*Exercise aim*
Starting with the line with "Spec: line order" and going on through the line with "974.9], [0, 0, 1]] dist [-0.166934, 0.000000]", change "per photo" to "for each photo" and give only those lines, with everything else unchanged. Leave the pictures out of your answer.

*The data*
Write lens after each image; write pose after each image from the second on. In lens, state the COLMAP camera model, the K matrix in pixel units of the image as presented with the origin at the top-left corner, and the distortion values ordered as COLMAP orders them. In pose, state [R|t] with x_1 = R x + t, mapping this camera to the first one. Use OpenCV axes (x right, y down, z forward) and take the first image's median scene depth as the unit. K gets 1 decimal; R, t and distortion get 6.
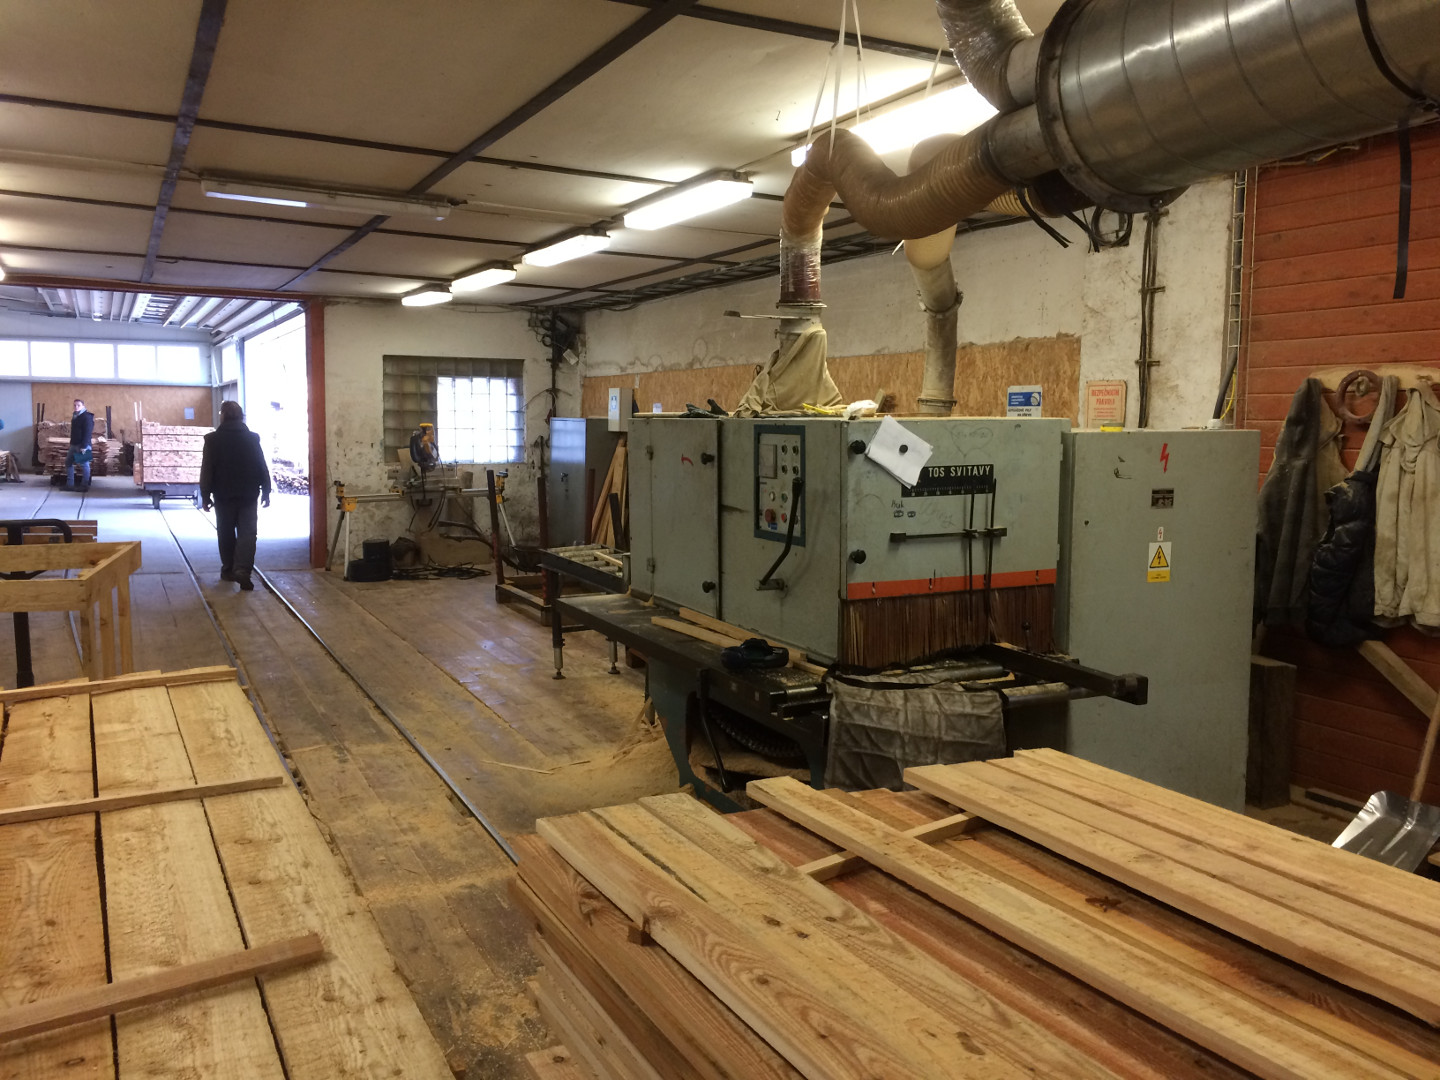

---

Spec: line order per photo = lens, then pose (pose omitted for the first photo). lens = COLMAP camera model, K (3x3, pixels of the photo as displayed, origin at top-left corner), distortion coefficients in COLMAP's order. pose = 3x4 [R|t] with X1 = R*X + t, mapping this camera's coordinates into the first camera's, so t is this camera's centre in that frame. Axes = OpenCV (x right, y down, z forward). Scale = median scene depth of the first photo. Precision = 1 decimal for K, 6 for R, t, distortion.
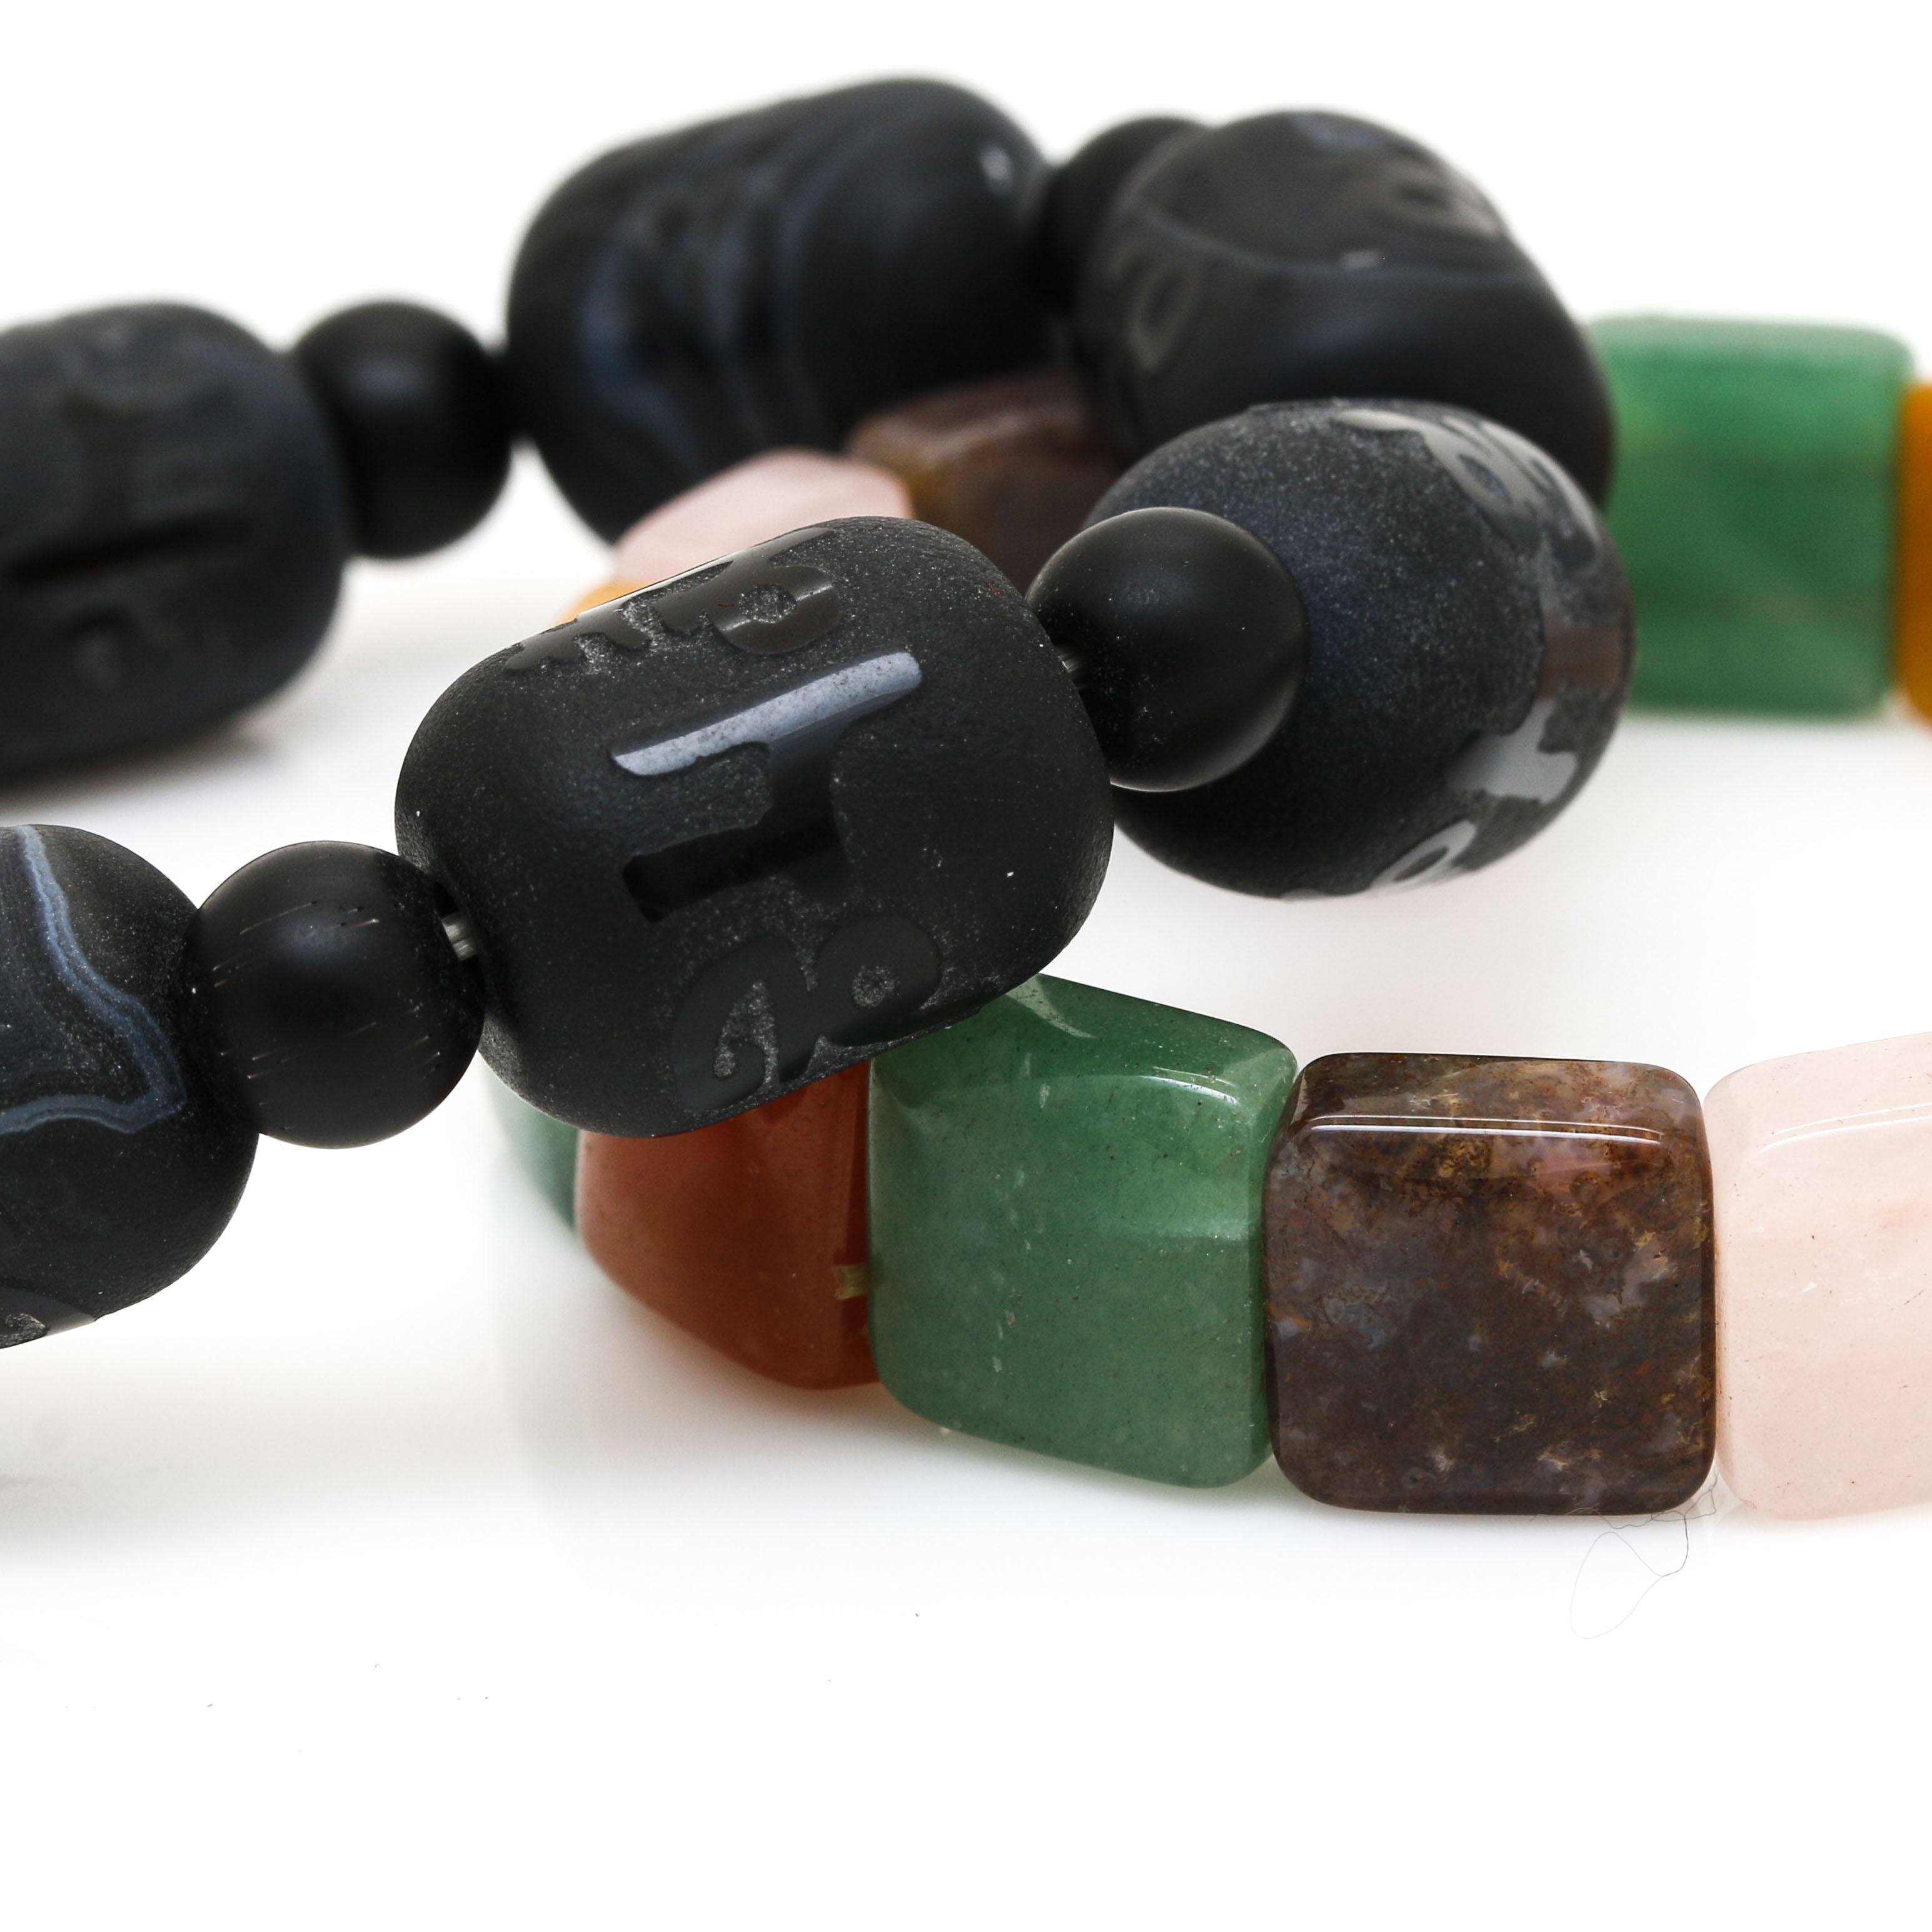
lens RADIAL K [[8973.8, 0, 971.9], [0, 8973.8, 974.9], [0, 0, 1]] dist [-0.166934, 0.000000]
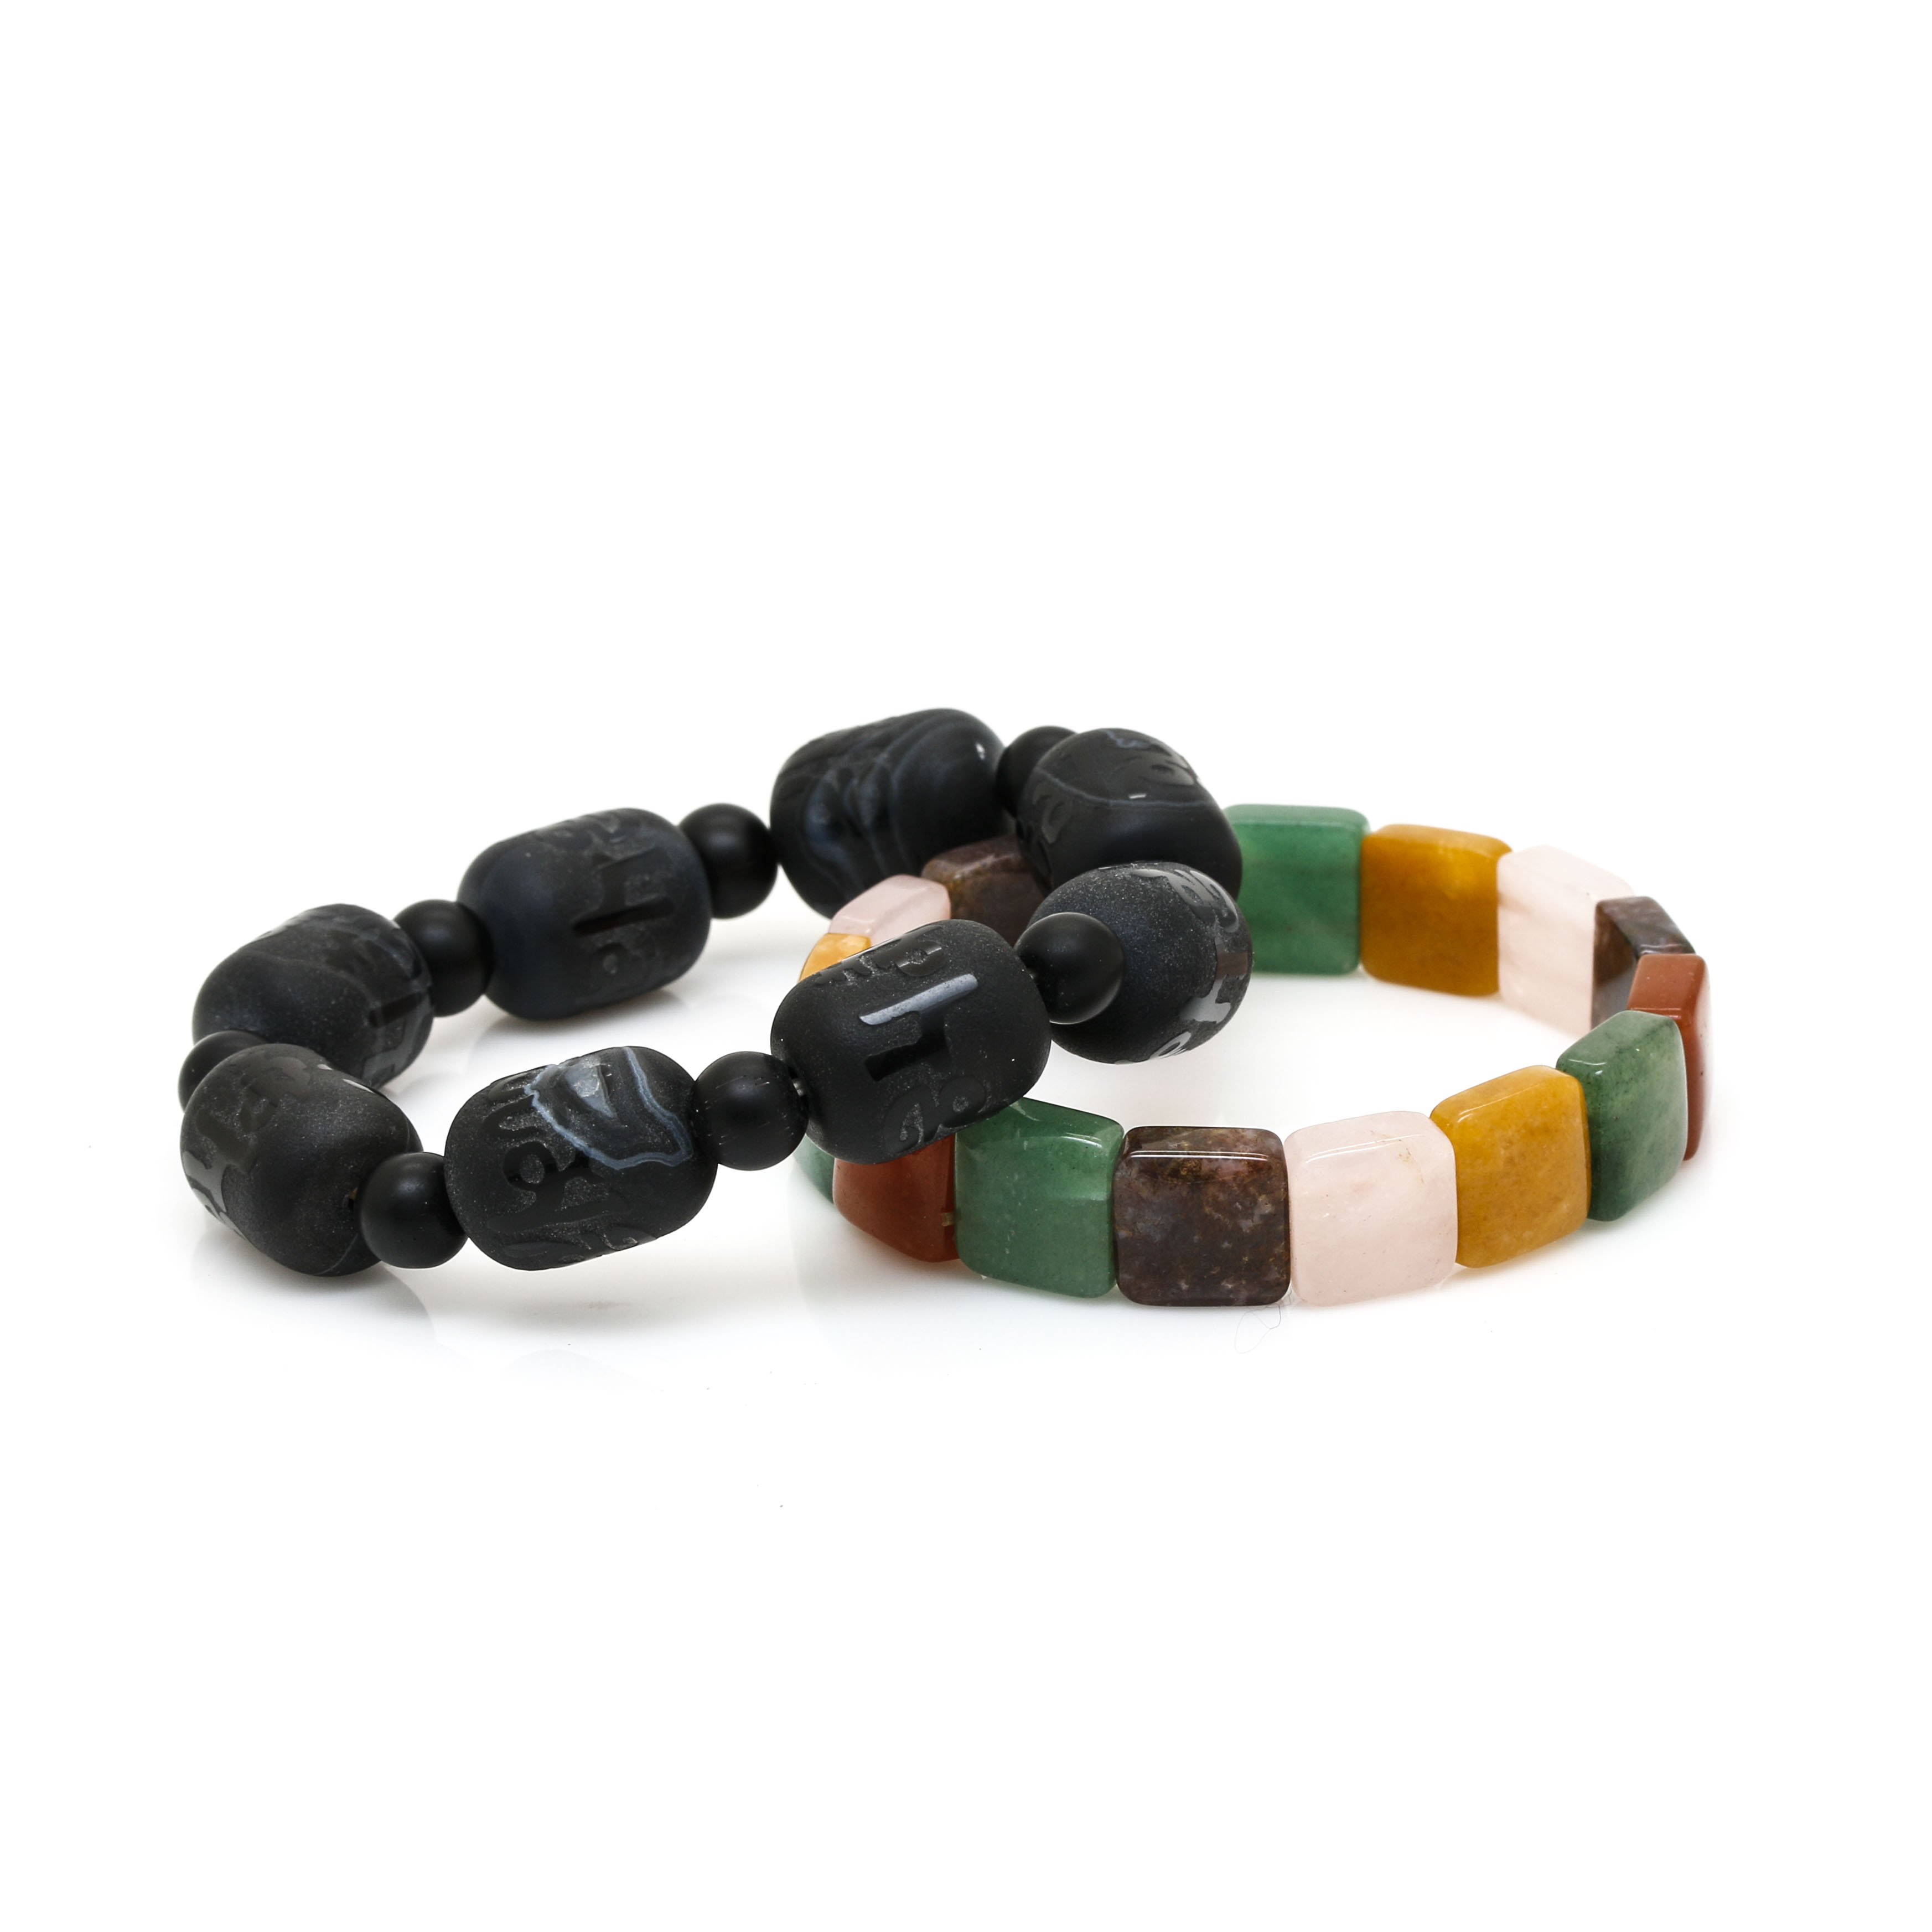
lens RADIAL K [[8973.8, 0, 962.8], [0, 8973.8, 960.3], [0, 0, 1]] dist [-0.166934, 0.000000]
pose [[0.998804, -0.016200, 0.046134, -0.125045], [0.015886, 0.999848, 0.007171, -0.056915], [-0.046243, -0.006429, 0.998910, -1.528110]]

*Solution for this task*
Spec: line order for each photo = lens, then pose (pose omitted for the first photo). lens = COLMAP camera model, K (3x3, pixels of the photo as displayed, origin at top-left corner), distortion coefficients in COLMAP's order. pose = 3x4 [R|t] with X1 = R*X + t, mapping this camera's coordinates into the first camera's, so t is this camera's centre in that frame. Axes = OpenCV (x right, y down, z forward). Scale = median scene depth of the first photo. Precision = 1 decimal for K, 6 for R, t, distortion.
lens RADIAL K [[8973.8, 0, 971.9], [0, 8973.8, 974.9], [0, 0, 1]] dist [-0.166934, 0.000000]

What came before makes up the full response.